== Page text ==

The automotive industry is facing a critical challenge in terms of decreasing air pollution and mitigating the impact of greenhouse gas (GHG) emissions on the environment. To address these pressing concerns, the adoption of cleaner and more environment-friendly technologies in vehicle design has become paramount. The introduction of Euro 6 emission standards in 2013 resulted in 80% and 77% reductions in NO_x emissions for steady-state and transient engine testing conditions, respectively [1,2]. The European Commission recently proposed Euro 7 emission standards that are planned to become effective in 2025 and 2027 for passenger cars, light-duty commercial vehicles, and heavy-duty commercial vehicles [3]. Considering the light-duty and passenger-car segments, diesel vehicle NO_x emissions are limited to 60 mg/km compared to the 80 mg/km limit in the Euro 6 standards, using the same cycle as Euro 6: the Worldwide Harmonized Light Vehicles Test Cycle (WLTC). For heavy-duty vehicles, the new standard level introduces two sets of limits, 350 and 90 mg/kWh, for cold and hot engine conditions, respectively, compared with the NO_x limit of 460 mg/kWh applied in Euro 6 standards, using the same cycle as Euro 6: the World Harmonized Transient Cycle (WHTC). Additionally, for light-duty and passenger-car segments, emission conformity for real-world driving scenarios is much stricter, such as short trips, which need to be taken into account, and reduced conformity factors. Furthermore, the worst-case scenario limits are enhanced, for example, the ambient temperature limit is increased from 35 °C to 45 °C and the maximum altitude is altered to 1800 m with respect to the 1600 m maximum in the Euro 6 regulations. The heavy-duty segment is expected to have more intention towards vehicle testing that will consider service conformity (ISC) and portable emissions measurement systems (PEMS). The particulate matter emission limit in Euro 6 standards (10 mg/kWh) was modified to 12 and 8 mg/kWh for cold and hot engine conditions, respectively. Considering these stricter limits and regulations for NO_x emissions, heavy-duty vehicle manufacturers have started to spend significant work time on engine and aftertreatment hardware development and calibration optimization.

===
== Entries supplied ==

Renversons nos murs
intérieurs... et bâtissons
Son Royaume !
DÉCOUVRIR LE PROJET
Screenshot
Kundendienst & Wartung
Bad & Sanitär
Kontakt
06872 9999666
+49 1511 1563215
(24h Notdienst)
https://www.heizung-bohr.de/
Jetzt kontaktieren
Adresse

===
== Entries supplied ==

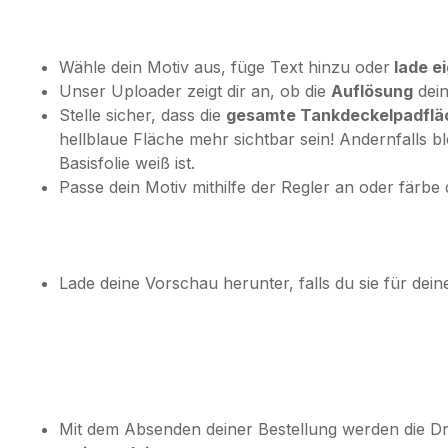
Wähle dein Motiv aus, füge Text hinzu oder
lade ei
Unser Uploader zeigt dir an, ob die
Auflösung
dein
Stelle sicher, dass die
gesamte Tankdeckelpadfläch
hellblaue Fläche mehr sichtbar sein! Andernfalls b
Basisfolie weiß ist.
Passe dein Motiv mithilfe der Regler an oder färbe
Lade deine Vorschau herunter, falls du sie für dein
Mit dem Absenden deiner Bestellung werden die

===

### Tasks
1: In the emissions passage, what NO_x limit does the Euro 7 proposal set for diesel light-duty and passenger vehicles?
2: From the records, print the lines from the line with "Wähle dein Motiv aus, füge Text hinzu oder" to the line with "Lade deine Vorschau", both included.
The emissions passage and the records are unrelated to each other.

### Answers
1: 60 mg/km.

2:
Wähle dein Motiv aus, füge Text hinzu oder
lade ei
Unser Uploader zeigt dir an, ob die
Auflösung
dein
Stelle sicher, dass die
gesamte Tankdeckelpadfläch
hellblaue Fläche mehr sichtbar sein! Andernfalls b
Basisfolie weiß ist.
Passe dein Motiv mithilfe der Regler an oder färbe
Lade deine Vorschau herunter, falls du sie für dein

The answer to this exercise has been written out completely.